++++ PROVIDED MATERIAL ++++
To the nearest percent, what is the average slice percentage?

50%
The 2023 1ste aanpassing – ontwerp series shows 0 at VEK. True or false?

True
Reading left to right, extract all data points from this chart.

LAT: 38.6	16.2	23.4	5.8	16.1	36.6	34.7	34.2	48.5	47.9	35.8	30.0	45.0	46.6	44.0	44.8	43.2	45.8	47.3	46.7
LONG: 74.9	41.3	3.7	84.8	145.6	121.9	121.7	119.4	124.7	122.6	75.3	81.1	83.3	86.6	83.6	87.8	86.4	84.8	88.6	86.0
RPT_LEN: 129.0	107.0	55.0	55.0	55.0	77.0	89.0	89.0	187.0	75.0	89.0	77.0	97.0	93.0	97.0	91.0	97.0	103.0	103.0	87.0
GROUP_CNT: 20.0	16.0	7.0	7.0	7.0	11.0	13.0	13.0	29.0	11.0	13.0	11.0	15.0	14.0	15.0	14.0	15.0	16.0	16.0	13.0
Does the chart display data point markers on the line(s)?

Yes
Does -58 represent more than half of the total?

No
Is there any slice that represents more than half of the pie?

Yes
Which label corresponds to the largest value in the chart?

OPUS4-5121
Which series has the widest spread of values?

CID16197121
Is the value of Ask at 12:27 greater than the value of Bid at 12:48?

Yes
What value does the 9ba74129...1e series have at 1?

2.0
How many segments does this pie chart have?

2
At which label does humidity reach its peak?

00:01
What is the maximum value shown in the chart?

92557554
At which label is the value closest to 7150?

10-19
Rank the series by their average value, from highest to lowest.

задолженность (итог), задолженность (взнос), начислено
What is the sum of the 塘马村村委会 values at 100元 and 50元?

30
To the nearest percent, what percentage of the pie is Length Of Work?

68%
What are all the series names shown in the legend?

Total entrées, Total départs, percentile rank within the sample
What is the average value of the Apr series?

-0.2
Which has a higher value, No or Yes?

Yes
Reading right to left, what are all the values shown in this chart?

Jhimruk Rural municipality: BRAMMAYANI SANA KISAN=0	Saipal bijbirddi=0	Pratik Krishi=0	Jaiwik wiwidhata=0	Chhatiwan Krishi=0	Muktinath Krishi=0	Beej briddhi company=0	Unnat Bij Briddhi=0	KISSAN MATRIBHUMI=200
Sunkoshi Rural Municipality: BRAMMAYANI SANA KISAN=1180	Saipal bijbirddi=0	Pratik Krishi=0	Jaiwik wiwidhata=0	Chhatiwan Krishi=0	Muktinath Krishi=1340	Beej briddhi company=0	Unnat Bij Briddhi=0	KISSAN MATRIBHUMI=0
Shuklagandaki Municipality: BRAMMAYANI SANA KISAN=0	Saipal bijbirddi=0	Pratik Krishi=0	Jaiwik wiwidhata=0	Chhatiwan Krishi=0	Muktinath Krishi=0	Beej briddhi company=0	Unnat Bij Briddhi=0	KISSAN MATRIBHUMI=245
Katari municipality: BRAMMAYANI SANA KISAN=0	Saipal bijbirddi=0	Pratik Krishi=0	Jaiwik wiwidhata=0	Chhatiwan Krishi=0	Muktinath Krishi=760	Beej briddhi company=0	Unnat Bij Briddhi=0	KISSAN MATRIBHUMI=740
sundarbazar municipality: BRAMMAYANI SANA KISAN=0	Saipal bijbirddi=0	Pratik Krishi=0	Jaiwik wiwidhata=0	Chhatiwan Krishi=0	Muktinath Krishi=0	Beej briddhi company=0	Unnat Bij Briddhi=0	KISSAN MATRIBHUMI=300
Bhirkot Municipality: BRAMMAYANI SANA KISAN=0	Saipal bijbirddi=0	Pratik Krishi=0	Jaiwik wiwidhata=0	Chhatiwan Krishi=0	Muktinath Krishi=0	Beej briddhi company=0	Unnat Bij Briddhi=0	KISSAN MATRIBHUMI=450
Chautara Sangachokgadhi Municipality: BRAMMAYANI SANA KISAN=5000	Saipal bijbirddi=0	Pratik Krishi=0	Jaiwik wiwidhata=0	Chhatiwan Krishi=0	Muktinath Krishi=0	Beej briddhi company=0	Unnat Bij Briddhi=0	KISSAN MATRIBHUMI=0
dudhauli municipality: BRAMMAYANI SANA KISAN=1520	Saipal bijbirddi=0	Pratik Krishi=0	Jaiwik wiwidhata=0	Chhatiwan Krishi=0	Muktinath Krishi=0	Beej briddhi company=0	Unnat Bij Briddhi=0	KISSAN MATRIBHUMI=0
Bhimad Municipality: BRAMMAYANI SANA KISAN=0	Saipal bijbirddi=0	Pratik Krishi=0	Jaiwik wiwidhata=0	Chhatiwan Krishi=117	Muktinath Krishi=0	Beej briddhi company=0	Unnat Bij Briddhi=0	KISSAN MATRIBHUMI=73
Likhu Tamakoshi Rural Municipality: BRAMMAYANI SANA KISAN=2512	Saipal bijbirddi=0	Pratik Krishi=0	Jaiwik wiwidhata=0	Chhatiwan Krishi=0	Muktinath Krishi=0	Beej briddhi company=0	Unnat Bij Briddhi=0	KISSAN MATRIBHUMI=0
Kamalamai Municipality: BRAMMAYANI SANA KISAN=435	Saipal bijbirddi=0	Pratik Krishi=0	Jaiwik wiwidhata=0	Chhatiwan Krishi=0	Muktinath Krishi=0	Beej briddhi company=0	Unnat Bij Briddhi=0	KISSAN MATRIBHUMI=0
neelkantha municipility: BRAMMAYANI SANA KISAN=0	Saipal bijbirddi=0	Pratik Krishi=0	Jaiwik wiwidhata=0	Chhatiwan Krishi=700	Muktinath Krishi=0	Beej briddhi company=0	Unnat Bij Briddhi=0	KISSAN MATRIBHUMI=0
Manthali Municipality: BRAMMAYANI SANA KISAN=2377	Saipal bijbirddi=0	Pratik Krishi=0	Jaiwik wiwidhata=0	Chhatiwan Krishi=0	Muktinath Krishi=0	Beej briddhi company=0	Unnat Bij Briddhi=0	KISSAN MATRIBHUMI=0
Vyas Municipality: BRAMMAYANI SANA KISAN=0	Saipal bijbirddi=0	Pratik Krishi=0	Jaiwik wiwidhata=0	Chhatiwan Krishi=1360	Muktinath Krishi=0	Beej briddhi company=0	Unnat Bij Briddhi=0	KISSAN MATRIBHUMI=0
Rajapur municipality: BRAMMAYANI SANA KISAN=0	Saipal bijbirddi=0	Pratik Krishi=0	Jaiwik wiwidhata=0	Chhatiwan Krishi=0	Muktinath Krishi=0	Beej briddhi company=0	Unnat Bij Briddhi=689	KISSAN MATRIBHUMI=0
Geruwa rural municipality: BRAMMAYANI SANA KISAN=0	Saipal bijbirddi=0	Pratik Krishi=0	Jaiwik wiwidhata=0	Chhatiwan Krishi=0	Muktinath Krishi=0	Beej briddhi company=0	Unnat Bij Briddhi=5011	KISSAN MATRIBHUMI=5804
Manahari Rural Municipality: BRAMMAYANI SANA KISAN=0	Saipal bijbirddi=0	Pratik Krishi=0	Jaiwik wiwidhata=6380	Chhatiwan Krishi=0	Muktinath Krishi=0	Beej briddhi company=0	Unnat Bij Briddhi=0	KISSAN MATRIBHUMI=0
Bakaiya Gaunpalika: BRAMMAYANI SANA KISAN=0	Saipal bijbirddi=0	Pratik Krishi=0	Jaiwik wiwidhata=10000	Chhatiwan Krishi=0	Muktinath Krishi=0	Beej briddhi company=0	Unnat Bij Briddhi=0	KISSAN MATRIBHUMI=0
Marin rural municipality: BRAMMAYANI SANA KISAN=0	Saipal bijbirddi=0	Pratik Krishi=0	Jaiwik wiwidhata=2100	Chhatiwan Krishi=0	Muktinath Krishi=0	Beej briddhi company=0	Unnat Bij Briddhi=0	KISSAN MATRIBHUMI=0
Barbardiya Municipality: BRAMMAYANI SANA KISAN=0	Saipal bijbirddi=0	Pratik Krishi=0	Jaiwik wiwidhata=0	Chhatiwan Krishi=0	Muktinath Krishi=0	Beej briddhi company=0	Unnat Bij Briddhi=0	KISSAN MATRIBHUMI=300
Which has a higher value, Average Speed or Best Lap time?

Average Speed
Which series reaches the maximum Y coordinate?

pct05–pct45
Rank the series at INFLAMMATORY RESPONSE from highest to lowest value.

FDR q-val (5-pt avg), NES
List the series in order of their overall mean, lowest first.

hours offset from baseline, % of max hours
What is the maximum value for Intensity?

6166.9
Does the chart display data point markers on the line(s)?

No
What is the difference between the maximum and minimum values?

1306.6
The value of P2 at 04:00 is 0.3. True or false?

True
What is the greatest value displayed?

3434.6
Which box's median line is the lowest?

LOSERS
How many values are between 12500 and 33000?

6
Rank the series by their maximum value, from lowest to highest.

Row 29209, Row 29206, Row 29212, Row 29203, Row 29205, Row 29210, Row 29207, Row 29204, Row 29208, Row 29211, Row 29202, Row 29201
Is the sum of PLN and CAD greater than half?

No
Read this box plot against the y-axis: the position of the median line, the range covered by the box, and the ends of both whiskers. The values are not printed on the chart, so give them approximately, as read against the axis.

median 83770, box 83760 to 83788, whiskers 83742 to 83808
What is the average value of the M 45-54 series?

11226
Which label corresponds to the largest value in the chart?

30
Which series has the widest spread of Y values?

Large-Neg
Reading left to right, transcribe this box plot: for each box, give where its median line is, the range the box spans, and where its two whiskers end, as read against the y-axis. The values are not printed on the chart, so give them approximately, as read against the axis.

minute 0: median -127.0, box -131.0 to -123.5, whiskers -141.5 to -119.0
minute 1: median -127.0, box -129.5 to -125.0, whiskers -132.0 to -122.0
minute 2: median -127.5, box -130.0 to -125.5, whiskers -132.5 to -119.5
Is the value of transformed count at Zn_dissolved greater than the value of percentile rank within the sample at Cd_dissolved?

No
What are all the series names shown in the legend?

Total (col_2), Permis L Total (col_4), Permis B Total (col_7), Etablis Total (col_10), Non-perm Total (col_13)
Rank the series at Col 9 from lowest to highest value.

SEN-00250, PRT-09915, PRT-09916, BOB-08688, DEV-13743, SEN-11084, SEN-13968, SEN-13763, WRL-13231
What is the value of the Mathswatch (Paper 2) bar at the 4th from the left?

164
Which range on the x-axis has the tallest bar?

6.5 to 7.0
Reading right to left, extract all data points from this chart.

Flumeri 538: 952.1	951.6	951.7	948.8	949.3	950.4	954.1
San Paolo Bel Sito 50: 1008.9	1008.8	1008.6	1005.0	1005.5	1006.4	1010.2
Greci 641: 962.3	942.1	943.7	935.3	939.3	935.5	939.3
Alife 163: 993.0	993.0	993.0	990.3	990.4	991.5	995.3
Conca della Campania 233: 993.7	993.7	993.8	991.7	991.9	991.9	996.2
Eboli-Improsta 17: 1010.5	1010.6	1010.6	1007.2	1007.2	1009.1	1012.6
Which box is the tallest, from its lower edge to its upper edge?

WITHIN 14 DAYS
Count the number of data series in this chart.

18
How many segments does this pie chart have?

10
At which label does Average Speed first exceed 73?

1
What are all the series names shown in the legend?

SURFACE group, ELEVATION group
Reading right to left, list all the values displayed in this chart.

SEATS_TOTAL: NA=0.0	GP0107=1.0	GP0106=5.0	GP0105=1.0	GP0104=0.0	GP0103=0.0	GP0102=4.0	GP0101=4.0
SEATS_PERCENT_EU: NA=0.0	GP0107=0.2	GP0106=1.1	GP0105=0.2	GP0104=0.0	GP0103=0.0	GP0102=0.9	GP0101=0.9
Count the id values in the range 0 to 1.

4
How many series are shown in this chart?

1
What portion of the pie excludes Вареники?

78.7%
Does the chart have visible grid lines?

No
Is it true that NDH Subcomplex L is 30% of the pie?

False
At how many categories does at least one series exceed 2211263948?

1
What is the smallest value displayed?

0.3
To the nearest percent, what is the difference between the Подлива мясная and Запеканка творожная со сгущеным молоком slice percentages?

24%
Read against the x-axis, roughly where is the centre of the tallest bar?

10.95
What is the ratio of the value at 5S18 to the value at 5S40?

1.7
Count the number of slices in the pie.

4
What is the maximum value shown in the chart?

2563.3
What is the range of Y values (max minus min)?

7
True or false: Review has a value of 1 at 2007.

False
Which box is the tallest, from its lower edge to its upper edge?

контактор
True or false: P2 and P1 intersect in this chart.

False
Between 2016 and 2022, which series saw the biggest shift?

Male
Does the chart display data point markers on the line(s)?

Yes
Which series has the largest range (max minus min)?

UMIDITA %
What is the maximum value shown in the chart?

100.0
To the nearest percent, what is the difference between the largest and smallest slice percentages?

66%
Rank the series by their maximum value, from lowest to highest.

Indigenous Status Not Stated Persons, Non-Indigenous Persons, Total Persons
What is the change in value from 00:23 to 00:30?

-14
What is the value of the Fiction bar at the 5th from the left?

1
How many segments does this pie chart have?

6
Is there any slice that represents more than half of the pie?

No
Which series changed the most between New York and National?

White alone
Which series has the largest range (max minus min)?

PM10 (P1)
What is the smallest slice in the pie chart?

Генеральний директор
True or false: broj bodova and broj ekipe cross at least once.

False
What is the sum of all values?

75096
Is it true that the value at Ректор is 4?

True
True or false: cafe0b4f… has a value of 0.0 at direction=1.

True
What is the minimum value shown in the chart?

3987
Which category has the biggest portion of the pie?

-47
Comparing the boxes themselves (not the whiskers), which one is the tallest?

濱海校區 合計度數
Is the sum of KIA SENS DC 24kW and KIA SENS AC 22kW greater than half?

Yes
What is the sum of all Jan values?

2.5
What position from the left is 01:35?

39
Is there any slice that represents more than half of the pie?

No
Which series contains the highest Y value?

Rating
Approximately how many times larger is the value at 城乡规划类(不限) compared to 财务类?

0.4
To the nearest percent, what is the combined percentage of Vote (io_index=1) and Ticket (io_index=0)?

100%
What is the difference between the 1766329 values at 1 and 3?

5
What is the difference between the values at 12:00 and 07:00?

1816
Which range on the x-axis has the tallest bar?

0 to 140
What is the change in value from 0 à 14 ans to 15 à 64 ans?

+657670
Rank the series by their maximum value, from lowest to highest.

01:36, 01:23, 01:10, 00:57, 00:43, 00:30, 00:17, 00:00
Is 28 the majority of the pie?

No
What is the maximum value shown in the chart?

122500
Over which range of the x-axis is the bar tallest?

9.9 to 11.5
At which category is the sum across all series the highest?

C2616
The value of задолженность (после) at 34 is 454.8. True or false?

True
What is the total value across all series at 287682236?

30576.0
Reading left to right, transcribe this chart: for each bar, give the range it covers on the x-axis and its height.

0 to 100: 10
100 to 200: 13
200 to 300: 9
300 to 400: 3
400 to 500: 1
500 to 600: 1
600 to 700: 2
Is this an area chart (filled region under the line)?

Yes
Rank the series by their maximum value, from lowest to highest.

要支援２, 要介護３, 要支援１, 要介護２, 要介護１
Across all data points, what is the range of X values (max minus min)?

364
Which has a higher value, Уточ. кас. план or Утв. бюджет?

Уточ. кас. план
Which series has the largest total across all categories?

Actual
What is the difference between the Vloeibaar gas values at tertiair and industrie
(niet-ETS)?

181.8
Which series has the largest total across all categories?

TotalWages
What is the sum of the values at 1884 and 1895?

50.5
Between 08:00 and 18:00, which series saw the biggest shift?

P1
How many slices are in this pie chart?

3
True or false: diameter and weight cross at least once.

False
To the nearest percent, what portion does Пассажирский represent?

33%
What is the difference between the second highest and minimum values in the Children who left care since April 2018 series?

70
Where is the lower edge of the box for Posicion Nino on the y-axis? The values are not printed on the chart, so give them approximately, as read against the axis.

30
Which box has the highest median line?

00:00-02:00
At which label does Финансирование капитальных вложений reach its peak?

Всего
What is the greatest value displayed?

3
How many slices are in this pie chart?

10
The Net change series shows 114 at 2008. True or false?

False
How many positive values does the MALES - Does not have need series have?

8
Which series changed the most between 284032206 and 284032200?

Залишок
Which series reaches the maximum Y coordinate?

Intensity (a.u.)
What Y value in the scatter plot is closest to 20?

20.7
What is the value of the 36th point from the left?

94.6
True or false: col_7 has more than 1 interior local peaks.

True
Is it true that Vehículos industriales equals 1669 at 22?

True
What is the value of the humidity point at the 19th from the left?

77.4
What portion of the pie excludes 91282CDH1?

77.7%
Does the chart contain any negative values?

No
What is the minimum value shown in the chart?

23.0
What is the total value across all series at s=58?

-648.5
++++
WHAT YOU WILL DO:
Count the lines above that contain the word "minimum", and reply with only that number.

RESPONSE TO THIS EXERCISE:
4